= PROBLEM SET =
**a)** Answer these questions from the passage on kavuni arisi:
(i) What color was the halwa that Citriṉ shared?
(ii) How long did the bus ride to Karaikudi take?
(iii) Where did the wedding take place?
**b)** In the passage on kavuni arisi, the paragraph beginning "The variables are constant" describes what people do when the wedding day arrives. List every action it names.

= GIVEN TEXT =
Rice is a staple in the Tamil household but kavuni arisi or the ‘idea’ of black rice is oddly outlandish. Most Tamilians consume rice that is white. Some dining tables might have the occasional red and shapely rice that Keralites eat. But that too isn’t ‘red’ in the strictest sense. Kavuni arisi is undeniably black.
Yet, the halwa that Citriṉ shared with us was not black. It was purple, deep and rich purple. A shade that looks almost black until it smears your palm. You see, black rice is — I would learn later – glutinous and sticky (a cheap alternative to the ridiculously costly imported sticky rice). The alchemy of cooking transforms that which is black into a robust purple.
Photo credit: Hanish Srinivasan
My first encounter with kavuni arisi was indulgent, sweet, memorable, and left me yearning for more. Though it looked like sakarai pongal or sweet pongal, it was a deep-hued purple halwa. In terms of texture, it maintained the orthodoxy of pongal, but in terms of mouth feel, it reminded me of Thirunalveli’s ghee-soaked halwa.
This was a chance encounter. Incidental festivity at Citriṉ’s household, led her mother to prepare this dish, one her community much relishes. It was made to be shared. I’d like to believe that black rice is part of the mundane for Citriṉ but it transforms into a marker of novelty when it leaves the confines of the kitchen, out into a container, and into the world beyond.
This sweet, of which I asked for a second helping, presented Citriṉ with an opportunity to tell us about her community. The next time she would share it with me would be at a pandhal or feast, at her sister’s wedding.
The bus ride to Karaikudi took me 8 hours. To taste kavuni arisi halwa in its proud and authentic form, it took four years.
It’s interesting how, I, an outsider to a community with strict rules of membership, required a wedding for the sweet in question to grace my tongue.
What is a wedding? It is an event where marriage takes place between members of opposite sexes, if not genders. Two families come together. Relatives and well-wishers are invited. Structures are erected, garlands woven. Costly attire and shining jewellery are on display. The kitchen perspires with alchemic movement. The bride is awaited. Spaces are prepared.
There is anticipation.
The variables are constant, no matter the number of times we orchestrate them. One wedding differs from another purely based on the arrangement of these elements. We know our roles, and when the day arrives, we sport appropriate costumes, play our parts, partake in expending time and energy, occupy the wedding space, consume unmoderated amounts of food, and, of course, exchange niceties, shed a tear or two and leave.
This wedding was different. It happened at home, at Citriṉ’s home. Well, not her ancestral home, but at the community house, few streets away from her own.

= EXTRACTED DATA =
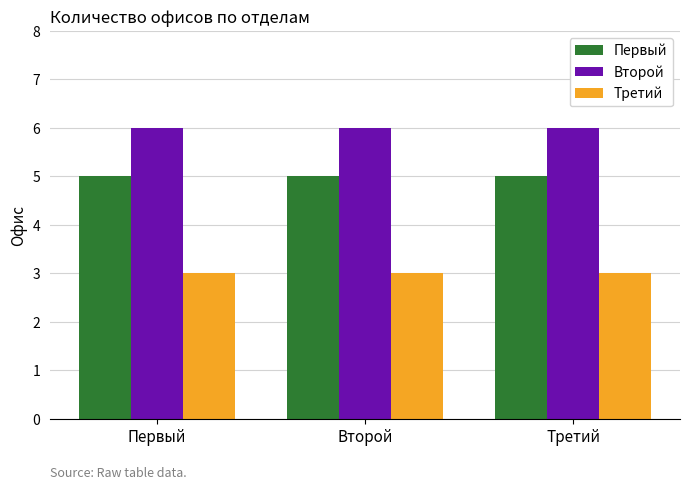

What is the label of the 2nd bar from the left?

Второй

==

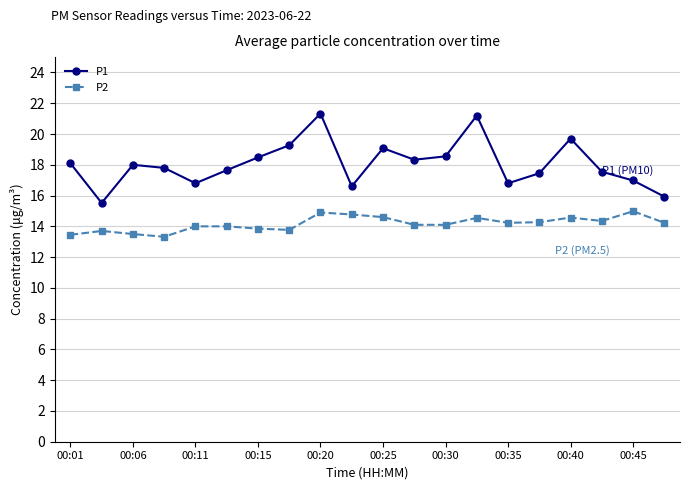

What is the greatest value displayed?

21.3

= RESULTS =
**a)**
(i) Purple, a deep and rich purple that looks almost black.
(ii) 8 hours.
(iii) At the community house, a few streets away from Citriṉ's own home.

**b)**
- Sport appropriate costumes
- Play our parts
- Partake in expending time and energy
- Occupy the wedding space
- Consume unmoderated amounts of food
- Exchange niceties
- Shed a tear or two
- Leave